Manche aus dem konservativen Lager hoffen darauf, dass sich die Brandmauer-Debatte, wie eine Art jahrelanger Wadenkrampf der Union, löst und man endlich mit der AfD auch auf Landes- und Bundesebene zusammenarbeitet, wie es auf der Kommunalebene längst Realität ist. Wechselnde Mehrheiten, Duldung oder sogar mehr scheint manchen denkbar. Für andere in der CDU, dazu zählt wohl auch der Bundeskanzler, wäre es das Ende des politischen Engagements in der Partei. Die CDU würde etwas völlig anderes: ein Stützrad für autoritäre Rechtsextreme.

Sollte man sich stattdessen mit der Linken anfreunden? Dass diese Kippbewegung eine logische Folge des AfD-Triumphs sein könnte, hat man in der CDU längst erkannt. Etliche Parteigrößen haben sich aber hart gegen jede Kooperation mit der Linken ausgesprochen, so dass diese Perspektive eher unwahrscheinlich ist. Der stellvertretende Unionsfraktionschef im Bundestag, Sepp Müller, sieht bei dem Wahlergebnis den Auftrag zur Regierungsbildung bei der AfD. Die AfD müsse sich von ihrem völkisch-nationalistischen Flügel trennen, dann könne eine Zusammenarbeit von CDU und AfD möglich werden.


Die politischen Folgen der Zäsur

Die Bildung einer Regierung der demokratischen Parteien ist unter den gegebenen Umständen kaum zu erwarten. Sie könnte auch nur erfolgreich sein, wenn auch der Bund die Politik der Landesregierung massiv u.a. mit finanziellen Hilfen unterstützt. Sollte eine demokratische Regierung nicht zustande kommen, wird dies allerdings den bundesweiten Aufstieg der AfD weiter befeuern.

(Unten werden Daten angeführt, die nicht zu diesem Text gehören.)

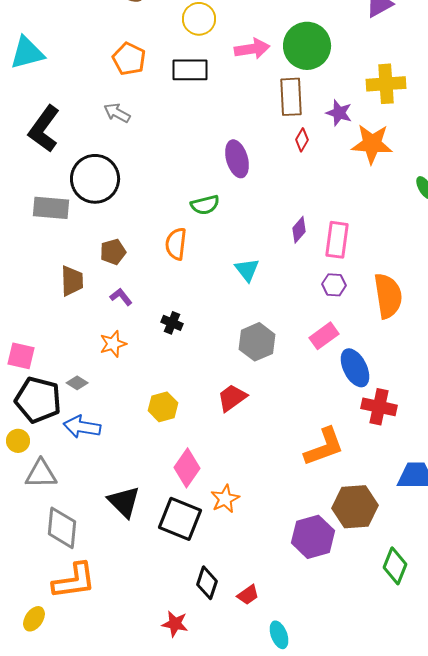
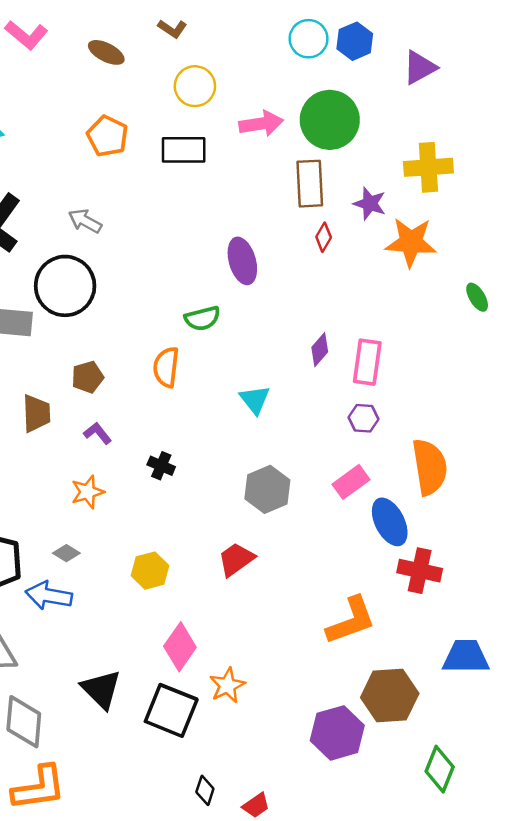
gray arrow: (117, 113) -> (85, 221), moved
orange semicircle: (388, 296) -> (430, 467), moved
gray diamond: (77, 383) -> (66, 553), moved
black diamond: (207, 583) -> (205, 790), size x0.7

Denkbar ist deshalb, dass wir Zeugen eines monatelangen Gerangels um die Regierungsbildung werden und die amtierende Landesregierung die Geschäfte weiterführt. Denkbar ist aber auch, dass es durch Unterstützung des BSW oder auch Überläufer*innen aus der CDU zur Bildung einer AfD-Landesregierung kommt – mit allen negativen Konsequenzen für die Architektur der Berliner Republik: Die AfD säße dann z.B. im Bundesrat. Die Perspektive einer AfD-Landesregierung mit völlig unerfahrenem politischem Personal ist ziemlich schauerlich.

Natürlich haben die durch die Wahlen in Sachsen-Anhalt markierte politische Zäsur und die sich daraus ergebenden drastischen Verschiebungen in den politischen Kräfteverhältnisse spürbare Rückwirkungen auf die schwarz-rote Bundesregierung, deren Politik beim Wähler*innenvotum ja ein gewichtige Rolle gespielt hat. Bundeskanzler Merz, aber auch seine sozialdemokratischen Minister*innen Baas und Klingbeil sind schwer angeschlagen. Eine öffentliche Debatte über die Zukunft dieser Bundesregierung wird es aber vermutlich erst nach den Landtagswahlen in Mecklenburg-Vorpommern und Berlin geben. Und ob die Parteien sich dann das Schlüsselproblem der Wähler*innen in Sachsen-Anhalt zu eigenen machen, die große Unsicherheit in ihren Lebensverhältnissen, und ihre bisherige Politikagenda korrigieren, ist sehr zweifelhaft. Eine neue Erzählung, wie von Bundeskanzler Merz angekündigt, wird da nicht ausreichen.